*DOCUMENT SECTION*:

>>>

Re: Encoding problems with migration from 8.0.14 to 8.3.0 on Windows

From: Meetesh Karia <meetesh(dot)karia(at)gmail(dot)com>
To: meetesh(dot)karia(at)alumni(dot)duke(dot)edu
Cc: Robert Treat <xzilla(at)users(dot)sourceforge(dot)net>, pgsql-admin(at)postgresql(dot)org
Subject: Re: Encoding problems with migration from 8.0.14 to 8.3.0 on Windows
Date: 2008-03-13 12:01:59
Message-ID: 47D917B7.3050106@gmail.com
Views: Raw Message | Whole Thread | Download mbox | Resend email
Thread:
Lists: pgsql-admin pgsql-hackers

Thanks to help from Sergey Benner, I was able to narrow the problem
down. When I first initialized the PG cluster, I used the following
command:

initdb -D d:/postgres/8.3/data -E UTF8 -U postgres

And that set my LC_COLLATE and LC_CTYPE values to 'English_United
States.1252'. 'en_US-UTF-8' would be ideal for me but that doesn't seem
to exist on Windows.

<<<

*TASKS*:
(1) Reproduce everything in the PostgreSQL encoding post from "And that set" down to "exist on Windows.".
(2) According to the PostgreSQL encoding post, what values did the initdb command set for LC_COLLATE and LC_CTYPE?

*DATASET EXCERPTS*:
>>>

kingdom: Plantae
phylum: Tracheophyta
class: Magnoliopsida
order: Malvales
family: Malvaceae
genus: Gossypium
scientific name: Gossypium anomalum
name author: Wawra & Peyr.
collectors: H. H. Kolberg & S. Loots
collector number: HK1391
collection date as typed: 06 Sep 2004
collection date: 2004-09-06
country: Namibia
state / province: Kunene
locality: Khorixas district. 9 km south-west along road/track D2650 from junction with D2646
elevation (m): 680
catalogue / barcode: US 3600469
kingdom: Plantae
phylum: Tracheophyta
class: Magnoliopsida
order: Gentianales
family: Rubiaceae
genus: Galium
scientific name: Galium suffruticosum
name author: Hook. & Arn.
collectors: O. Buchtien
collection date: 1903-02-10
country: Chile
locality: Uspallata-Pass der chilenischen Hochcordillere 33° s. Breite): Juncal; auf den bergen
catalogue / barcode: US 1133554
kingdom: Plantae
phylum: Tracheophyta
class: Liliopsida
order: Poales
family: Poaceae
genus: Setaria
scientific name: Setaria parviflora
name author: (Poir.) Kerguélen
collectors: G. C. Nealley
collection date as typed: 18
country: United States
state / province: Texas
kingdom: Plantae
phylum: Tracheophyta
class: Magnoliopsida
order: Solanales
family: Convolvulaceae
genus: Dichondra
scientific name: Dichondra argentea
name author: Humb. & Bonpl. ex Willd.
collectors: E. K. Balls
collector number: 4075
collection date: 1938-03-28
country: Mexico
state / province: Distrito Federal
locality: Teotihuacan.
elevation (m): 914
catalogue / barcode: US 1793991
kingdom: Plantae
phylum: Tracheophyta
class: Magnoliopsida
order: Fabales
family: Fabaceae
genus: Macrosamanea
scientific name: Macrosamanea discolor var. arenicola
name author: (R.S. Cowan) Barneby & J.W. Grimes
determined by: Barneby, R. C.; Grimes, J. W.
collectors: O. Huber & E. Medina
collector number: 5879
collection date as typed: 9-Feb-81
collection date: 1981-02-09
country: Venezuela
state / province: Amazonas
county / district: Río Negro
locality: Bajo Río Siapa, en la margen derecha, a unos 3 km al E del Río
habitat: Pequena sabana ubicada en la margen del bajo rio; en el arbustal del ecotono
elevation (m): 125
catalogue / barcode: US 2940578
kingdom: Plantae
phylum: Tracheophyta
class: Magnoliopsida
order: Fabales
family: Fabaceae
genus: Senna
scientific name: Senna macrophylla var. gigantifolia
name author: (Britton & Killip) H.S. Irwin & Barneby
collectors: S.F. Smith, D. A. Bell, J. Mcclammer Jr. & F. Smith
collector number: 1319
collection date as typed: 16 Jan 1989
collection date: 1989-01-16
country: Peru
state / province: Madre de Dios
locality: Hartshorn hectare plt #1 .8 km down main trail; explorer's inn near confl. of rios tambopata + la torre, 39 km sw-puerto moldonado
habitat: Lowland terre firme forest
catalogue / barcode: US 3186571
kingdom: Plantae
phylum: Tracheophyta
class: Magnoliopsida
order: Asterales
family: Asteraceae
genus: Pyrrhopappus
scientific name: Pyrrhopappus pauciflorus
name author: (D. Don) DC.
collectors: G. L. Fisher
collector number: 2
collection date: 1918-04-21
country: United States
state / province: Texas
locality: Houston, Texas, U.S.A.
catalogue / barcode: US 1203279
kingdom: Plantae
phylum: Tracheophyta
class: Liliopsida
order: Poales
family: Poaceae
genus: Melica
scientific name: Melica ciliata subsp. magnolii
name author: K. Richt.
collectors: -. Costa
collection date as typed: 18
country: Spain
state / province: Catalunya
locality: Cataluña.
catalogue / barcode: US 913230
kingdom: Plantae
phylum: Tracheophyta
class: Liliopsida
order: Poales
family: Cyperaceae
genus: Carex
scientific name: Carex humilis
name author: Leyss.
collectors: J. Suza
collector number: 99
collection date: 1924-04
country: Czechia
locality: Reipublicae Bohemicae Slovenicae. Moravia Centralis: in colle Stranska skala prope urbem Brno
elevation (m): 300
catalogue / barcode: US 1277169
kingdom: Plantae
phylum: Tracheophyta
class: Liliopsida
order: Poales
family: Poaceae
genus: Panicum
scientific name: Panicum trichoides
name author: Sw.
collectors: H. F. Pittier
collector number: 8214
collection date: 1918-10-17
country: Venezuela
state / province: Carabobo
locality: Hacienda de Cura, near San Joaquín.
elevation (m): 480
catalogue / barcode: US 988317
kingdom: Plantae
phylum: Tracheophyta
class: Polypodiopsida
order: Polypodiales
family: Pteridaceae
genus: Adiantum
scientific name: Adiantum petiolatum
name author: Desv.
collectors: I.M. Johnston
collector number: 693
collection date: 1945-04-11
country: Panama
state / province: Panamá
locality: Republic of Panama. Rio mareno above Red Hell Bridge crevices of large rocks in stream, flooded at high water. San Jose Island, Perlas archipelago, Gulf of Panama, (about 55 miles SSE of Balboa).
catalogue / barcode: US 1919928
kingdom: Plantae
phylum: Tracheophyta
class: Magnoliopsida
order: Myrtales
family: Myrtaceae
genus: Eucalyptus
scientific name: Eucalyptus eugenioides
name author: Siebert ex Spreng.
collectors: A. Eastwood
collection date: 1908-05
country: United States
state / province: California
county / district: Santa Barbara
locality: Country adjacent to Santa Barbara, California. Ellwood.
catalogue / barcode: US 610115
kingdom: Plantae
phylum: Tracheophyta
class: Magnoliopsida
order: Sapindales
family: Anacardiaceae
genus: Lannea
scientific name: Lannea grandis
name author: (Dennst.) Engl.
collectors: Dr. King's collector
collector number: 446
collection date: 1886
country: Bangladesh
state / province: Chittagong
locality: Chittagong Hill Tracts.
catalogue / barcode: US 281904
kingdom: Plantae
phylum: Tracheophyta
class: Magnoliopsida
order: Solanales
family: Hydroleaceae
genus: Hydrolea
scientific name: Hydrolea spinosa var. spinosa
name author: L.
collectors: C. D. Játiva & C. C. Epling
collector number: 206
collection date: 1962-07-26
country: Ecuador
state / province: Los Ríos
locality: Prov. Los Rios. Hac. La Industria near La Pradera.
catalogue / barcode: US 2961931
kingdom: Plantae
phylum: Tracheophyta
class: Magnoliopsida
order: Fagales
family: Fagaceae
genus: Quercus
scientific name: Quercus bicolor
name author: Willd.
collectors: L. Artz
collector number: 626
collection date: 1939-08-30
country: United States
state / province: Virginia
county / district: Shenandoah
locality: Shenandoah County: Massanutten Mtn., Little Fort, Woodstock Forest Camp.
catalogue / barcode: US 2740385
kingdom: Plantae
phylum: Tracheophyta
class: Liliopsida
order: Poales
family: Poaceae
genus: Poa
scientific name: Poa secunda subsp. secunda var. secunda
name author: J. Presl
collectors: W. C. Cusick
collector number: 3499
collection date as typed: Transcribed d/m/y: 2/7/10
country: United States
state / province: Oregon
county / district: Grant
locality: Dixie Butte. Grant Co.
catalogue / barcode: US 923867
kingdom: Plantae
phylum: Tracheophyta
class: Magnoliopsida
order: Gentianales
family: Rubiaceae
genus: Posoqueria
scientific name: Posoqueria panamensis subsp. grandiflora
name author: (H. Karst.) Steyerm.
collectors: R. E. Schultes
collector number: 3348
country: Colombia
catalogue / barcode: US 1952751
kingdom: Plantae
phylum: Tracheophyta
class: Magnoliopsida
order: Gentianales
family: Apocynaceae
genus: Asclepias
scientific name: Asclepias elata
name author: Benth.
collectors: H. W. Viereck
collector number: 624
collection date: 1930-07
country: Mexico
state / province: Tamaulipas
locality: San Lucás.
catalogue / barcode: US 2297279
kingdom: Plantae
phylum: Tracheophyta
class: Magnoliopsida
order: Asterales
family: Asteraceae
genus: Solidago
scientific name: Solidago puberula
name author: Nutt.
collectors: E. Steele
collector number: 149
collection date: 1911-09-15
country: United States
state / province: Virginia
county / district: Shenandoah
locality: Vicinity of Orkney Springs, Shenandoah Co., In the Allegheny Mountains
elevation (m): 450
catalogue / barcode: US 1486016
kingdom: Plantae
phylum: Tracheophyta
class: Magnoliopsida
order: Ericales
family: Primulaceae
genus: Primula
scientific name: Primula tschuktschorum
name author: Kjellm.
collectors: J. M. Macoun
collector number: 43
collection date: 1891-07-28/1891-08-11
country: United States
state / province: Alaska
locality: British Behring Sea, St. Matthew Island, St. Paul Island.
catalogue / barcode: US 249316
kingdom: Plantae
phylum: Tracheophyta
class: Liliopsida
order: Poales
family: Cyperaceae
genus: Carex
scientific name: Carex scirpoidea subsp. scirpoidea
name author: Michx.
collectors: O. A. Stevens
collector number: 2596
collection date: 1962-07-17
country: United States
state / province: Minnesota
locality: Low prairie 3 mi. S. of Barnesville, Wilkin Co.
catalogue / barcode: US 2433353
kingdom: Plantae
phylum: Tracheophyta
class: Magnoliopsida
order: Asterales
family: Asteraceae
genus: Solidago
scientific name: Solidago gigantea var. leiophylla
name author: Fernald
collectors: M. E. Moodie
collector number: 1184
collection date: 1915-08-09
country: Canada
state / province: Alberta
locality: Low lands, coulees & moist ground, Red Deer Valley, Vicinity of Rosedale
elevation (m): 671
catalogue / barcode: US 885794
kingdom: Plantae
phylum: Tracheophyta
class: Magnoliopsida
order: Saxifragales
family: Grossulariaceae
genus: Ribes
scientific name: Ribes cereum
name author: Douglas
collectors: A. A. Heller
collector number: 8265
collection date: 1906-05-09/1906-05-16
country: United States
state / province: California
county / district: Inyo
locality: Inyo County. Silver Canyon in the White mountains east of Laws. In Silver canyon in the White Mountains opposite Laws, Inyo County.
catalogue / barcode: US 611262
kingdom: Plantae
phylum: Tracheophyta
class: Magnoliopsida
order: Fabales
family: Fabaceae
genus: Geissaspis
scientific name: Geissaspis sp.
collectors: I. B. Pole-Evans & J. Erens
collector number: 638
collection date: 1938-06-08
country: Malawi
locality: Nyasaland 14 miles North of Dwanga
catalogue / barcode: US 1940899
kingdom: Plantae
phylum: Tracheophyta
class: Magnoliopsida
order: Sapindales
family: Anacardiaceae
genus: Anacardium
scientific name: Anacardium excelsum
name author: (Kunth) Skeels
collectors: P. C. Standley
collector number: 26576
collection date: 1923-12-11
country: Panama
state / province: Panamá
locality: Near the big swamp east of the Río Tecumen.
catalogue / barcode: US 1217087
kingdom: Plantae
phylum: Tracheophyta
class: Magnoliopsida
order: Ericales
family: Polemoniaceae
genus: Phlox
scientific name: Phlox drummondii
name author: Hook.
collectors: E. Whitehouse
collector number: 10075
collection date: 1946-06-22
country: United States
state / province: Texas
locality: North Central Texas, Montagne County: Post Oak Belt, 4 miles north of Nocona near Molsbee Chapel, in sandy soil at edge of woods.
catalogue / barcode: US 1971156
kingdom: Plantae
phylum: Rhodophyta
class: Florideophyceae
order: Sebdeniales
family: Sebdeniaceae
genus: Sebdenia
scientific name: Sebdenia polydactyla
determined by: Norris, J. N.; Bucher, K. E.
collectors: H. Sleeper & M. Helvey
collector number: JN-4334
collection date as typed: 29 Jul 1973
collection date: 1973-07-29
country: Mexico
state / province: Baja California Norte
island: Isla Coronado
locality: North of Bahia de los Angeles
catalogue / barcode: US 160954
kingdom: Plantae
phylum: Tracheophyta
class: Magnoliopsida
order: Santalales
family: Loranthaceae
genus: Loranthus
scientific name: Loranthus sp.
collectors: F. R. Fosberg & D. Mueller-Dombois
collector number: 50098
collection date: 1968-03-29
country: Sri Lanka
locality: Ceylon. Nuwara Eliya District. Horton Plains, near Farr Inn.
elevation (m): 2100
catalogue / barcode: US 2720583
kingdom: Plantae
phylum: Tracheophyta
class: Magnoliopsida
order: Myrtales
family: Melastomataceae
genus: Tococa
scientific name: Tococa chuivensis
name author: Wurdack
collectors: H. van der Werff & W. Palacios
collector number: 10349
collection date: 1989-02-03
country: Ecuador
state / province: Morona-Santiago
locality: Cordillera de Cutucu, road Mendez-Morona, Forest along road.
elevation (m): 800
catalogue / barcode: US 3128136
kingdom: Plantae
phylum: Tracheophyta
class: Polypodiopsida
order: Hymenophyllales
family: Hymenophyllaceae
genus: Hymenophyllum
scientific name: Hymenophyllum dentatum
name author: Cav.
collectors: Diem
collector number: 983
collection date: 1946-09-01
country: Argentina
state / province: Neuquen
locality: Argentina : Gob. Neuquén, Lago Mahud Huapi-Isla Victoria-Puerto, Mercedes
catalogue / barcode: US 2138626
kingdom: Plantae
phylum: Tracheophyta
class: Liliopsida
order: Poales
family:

<<<

*ANSWERS FOR THE EXERCISE*:
(1)
And that set my LC_COLLATE and LC_CTYPE values to 'English_United
States.1252'. 'en_US-UTF-8' would be ideal for me but that doesn't seem
to exist on Windows.

(2) English_United States.1252